Accidentally reaching a million people

David A Roberts
Abstract

My previous post received a lot more attention than I had been expecting. This is a short debrief of my experience.

Vimeo analytics.

A few weeks ago I published a brief technical description of a simulation I had created several years earlier. I had been meaning to write this up for quite some time, mainly so that I could have something to direct people to on the rare occasions that I've been asked about it. When I published it, I posted a link to the procedural generation subreddit, as I'd received some positive feedback from this community when I originally created the simulation, so thought they may be interested in the explanation of how it works. It's a bit of a niche interest, so I had thought I'd be lucky if a hundred people read my post.

Netlify analytics.

Overnight I received a message from a friend telling me that I'd made it to the front page of Hacker News. This has only happened to me once before, over a decade ago for my LLJVM project, so I was quite humbled that so many people were interested in my work. In the following 24 hours my post was visited just over 50,000 times. (At the time, this site was hosted on Netlify, and I burned through half my monthly bandwidth quota that day, so I decided to migrate to Cloudflare Pages going forward.)

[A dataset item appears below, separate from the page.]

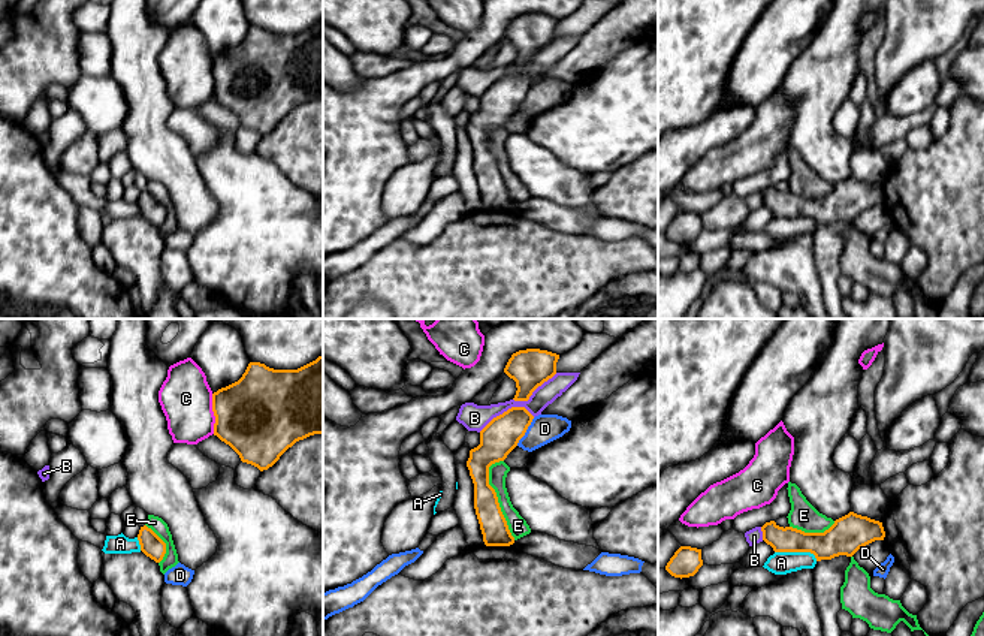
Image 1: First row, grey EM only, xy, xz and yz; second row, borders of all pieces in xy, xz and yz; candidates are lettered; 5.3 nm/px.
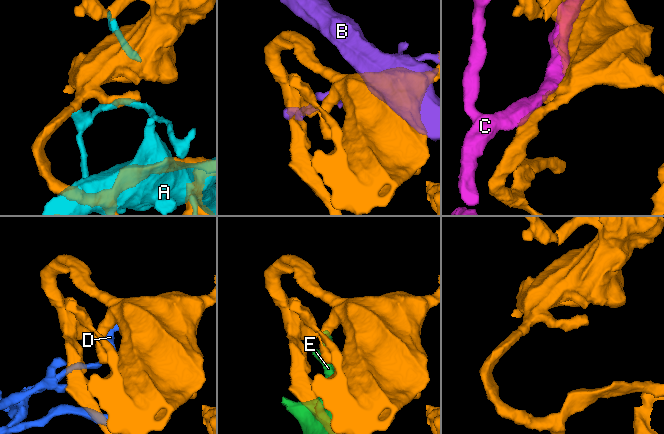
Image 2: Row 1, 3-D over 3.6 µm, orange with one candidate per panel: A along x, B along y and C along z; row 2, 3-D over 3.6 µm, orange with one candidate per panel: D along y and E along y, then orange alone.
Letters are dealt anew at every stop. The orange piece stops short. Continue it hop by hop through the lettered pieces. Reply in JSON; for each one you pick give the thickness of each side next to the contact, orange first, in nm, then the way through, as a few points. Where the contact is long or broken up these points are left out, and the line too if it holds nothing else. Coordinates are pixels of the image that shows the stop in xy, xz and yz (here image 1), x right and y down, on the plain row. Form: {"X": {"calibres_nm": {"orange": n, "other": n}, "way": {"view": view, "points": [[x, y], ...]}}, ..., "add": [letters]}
{"add": []}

The VICE Motherboard article.

The following day, science reporter Becky Ferreira sent me an email expressing an interest in writing an article for VICE Motherboard. She asked me a few questions about what drove me to create the simulation, and what I intended for people to take away from it. This was followed by some coverage in the Daily Mail (which I found surprisingly thoughtful, despite the usual quality of the comments section).

National Geographic Russia.

Over the few weeks since, it has been picked up by a number of international news websites, and it's been interesting watching my words being translated into various languages:

All in all, my video has been embedded in pages visited a total of 1.1 million times so far (and re-uploaded to several other websites), and watched by over 300,000 unique viewers.